→ **Activity**
In the records below, begin at the line that has "BEAU-259, due: Dec 18 -> Dec 11" and stop after the line that has "Write tests for the app, status: Atribuído"; quote those lines verbatim and nothing more.

Revision comparison data:
########
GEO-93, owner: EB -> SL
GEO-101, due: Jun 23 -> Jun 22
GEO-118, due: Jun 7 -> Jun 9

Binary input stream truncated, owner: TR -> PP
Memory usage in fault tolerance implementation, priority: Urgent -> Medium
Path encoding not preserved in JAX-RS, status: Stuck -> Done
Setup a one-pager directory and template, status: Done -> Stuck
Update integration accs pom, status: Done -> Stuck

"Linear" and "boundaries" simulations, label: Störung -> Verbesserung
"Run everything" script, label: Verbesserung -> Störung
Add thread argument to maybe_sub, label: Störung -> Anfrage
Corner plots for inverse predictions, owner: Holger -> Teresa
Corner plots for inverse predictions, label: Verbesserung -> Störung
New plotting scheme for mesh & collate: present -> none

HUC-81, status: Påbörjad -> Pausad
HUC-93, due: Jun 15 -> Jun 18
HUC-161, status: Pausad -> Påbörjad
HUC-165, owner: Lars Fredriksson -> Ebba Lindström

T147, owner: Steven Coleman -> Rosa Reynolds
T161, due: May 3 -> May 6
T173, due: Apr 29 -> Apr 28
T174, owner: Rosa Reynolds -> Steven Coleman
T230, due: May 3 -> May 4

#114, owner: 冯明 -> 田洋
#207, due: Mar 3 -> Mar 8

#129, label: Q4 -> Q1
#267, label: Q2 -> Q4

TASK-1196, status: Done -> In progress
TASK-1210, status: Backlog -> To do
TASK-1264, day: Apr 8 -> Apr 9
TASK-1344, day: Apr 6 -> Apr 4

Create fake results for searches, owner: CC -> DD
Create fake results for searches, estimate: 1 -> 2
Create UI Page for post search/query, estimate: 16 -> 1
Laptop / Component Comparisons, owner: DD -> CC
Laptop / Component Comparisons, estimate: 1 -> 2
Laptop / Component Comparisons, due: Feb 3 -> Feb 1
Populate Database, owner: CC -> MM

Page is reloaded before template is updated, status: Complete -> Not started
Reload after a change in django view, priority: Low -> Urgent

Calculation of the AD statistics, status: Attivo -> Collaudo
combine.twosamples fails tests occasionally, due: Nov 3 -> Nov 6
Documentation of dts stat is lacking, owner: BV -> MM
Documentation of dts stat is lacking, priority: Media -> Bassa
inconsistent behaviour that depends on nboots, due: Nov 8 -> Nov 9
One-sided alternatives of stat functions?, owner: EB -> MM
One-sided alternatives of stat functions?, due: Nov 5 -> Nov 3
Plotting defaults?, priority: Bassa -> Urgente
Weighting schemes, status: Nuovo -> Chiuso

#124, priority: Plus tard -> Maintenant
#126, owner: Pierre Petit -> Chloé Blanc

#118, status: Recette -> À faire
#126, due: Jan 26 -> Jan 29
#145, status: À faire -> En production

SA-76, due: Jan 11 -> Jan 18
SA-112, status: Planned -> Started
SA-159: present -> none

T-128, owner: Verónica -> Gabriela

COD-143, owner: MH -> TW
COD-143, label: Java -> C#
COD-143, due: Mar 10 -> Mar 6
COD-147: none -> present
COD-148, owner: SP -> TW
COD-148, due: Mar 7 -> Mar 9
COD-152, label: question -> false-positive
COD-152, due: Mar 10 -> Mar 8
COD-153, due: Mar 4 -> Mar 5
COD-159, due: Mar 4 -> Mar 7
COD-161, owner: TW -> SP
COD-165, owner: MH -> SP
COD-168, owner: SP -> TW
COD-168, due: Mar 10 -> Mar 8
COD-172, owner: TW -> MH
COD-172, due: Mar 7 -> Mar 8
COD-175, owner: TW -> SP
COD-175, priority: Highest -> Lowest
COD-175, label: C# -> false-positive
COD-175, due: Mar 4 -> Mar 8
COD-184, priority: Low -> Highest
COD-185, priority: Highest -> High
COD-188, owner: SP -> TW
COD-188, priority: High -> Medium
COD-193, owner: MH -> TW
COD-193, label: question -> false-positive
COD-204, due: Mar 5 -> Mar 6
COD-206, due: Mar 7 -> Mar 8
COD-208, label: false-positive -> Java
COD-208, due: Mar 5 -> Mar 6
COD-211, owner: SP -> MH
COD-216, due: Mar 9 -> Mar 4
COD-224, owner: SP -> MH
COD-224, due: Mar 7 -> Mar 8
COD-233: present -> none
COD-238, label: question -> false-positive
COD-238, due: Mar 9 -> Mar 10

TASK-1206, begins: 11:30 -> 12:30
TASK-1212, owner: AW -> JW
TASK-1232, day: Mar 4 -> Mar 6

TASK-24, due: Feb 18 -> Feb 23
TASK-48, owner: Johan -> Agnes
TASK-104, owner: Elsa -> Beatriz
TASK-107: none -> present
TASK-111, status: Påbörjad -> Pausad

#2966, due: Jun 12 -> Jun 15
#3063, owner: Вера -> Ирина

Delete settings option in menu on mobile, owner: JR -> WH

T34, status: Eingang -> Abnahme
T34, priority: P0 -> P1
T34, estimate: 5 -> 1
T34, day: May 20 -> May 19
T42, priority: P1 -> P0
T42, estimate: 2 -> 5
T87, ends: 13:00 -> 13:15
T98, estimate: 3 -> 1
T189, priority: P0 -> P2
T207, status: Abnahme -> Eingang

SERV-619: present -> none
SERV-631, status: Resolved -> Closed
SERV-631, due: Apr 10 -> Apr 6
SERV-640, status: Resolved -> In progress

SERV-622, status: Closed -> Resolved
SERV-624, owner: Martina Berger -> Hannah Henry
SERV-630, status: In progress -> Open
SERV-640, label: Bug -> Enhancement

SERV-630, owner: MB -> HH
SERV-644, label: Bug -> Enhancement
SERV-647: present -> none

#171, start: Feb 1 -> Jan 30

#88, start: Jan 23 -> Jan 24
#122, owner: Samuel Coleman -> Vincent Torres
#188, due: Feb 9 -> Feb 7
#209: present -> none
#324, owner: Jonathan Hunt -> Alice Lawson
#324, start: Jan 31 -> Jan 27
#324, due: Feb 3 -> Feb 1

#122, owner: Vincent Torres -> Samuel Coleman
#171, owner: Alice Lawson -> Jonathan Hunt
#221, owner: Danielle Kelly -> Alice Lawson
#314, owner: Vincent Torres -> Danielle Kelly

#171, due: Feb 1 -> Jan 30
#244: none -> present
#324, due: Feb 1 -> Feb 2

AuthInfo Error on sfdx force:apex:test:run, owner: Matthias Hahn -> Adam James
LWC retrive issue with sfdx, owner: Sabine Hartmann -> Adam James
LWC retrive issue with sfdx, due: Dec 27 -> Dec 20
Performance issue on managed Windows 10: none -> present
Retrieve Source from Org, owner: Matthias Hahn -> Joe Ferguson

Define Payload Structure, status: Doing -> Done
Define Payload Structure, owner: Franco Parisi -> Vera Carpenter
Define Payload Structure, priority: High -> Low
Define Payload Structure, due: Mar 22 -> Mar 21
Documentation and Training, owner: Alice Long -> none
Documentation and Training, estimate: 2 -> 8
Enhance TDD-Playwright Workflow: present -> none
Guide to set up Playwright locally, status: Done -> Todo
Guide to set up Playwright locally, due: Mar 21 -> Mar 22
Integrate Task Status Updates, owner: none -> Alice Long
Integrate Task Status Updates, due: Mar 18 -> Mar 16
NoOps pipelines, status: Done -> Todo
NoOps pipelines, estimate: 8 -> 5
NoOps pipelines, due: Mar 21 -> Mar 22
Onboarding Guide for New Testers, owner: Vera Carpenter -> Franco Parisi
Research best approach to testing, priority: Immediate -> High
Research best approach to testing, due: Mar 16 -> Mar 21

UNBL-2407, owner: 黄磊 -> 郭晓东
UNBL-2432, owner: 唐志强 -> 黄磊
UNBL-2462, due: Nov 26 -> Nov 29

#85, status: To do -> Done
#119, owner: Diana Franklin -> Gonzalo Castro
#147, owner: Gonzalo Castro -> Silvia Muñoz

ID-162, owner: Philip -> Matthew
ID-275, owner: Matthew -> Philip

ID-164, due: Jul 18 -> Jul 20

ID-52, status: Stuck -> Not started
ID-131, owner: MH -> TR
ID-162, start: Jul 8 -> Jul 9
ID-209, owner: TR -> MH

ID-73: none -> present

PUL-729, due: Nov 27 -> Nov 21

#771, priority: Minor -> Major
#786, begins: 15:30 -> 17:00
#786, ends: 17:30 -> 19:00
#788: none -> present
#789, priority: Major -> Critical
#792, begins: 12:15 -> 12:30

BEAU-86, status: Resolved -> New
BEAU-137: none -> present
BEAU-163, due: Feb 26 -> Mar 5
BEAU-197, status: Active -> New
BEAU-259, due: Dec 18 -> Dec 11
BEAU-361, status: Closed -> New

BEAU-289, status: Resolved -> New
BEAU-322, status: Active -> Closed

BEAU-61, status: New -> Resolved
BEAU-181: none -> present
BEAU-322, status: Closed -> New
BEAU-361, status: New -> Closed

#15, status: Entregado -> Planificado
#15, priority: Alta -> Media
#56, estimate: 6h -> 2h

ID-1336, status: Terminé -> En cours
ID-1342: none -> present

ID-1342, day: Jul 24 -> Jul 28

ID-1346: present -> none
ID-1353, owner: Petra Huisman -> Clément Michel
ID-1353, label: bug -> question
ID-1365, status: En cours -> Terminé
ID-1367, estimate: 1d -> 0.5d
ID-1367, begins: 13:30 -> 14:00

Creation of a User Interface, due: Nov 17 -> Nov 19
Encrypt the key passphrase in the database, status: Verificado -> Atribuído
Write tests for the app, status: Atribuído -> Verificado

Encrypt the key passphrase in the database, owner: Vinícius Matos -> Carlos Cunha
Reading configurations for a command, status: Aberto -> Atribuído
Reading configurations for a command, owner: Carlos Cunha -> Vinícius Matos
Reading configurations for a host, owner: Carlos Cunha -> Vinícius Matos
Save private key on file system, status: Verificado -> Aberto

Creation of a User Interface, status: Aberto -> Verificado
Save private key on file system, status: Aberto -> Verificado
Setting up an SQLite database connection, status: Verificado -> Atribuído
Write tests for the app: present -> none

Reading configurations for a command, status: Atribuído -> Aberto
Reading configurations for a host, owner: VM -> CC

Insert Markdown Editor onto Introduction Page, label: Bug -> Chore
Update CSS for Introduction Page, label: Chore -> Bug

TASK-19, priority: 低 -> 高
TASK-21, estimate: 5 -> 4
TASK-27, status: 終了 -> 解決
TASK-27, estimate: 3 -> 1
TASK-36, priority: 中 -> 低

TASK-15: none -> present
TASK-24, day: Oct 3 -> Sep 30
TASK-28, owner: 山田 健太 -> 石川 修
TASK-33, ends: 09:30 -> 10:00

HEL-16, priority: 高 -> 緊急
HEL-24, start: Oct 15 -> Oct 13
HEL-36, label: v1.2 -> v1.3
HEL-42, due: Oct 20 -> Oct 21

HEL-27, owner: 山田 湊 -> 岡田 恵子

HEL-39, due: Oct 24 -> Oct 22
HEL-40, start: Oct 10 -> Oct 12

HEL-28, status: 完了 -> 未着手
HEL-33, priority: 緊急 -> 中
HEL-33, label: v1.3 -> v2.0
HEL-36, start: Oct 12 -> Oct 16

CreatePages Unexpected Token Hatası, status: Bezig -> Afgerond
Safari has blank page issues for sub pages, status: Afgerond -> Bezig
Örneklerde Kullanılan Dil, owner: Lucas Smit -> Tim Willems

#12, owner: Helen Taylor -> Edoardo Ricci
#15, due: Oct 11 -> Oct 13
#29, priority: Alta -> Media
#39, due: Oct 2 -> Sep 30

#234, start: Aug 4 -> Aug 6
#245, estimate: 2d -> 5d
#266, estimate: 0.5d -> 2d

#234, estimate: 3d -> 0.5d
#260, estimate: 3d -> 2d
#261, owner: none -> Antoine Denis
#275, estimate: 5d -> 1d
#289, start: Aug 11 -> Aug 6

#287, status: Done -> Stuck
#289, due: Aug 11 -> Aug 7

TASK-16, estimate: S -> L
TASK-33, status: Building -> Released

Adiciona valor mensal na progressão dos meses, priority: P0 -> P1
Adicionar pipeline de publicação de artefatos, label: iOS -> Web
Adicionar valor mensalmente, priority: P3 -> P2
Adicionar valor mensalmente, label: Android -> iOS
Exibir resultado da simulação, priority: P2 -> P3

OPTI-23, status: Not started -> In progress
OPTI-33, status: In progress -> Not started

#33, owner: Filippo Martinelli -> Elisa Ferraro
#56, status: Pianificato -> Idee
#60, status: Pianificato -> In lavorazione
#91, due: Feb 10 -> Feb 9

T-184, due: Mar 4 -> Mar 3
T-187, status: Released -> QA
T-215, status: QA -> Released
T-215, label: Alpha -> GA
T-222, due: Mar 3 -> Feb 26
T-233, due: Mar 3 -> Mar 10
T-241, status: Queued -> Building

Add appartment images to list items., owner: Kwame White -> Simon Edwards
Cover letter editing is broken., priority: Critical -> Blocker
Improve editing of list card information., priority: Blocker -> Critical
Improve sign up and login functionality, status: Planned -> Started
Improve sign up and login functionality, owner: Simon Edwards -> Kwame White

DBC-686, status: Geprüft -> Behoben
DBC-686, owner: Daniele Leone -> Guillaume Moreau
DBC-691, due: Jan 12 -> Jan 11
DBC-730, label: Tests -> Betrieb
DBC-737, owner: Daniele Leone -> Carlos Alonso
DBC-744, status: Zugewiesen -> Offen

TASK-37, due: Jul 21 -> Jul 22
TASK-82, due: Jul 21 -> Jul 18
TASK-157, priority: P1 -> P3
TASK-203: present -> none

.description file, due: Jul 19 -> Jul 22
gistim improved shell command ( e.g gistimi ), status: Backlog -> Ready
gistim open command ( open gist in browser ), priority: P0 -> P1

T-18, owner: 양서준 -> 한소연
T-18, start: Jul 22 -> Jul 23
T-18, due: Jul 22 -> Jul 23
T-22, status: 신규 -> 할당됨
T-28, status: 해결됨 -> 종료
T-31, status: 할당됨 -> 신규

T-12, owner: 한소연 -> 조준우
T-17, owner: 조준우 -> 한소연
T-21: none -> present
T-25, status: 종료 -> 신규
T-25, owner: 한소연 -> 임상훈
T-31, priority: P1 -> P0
########
→ **Task result**
BEAU-259, due: Dec 18 -> Dec 11
BEAU-361, status: Closed -> New

BEAU-289, status: Resolved -> New
BEAU-322, status: Active -> Closed

BEAU-61, status: New -> Resolved
BEAU-181: none -> present
BEAU-322, status: Closed -> New
BEAU-361, status: New -> Closed

#15, status: Entregado -> Planificado
#15, priority: Alta -> Media
#56, estimate: 6h -> 2h

ID-1336, status: Terminé -> En cours
ID-1342: none -> present

ID-1342, day: Jul 24 -> Jul 28

ID-1346: present -> none
ID-1353, owner: Petra Huisman -> Clément Michel
ID-1353, label: bug -> question
ID-1365, status: En cours -> Terminé
ID-1367, estimate: 1d -> 0.5d
ID-1367, begins: 13:30 -> 14:00

Creation of a User Interface, due: Nov 17 -> Nov 19
Encrypt the key passphrase in the database, status: Verificado -> Atribuído
Write tests for the app, status: Atribuído -> Verificado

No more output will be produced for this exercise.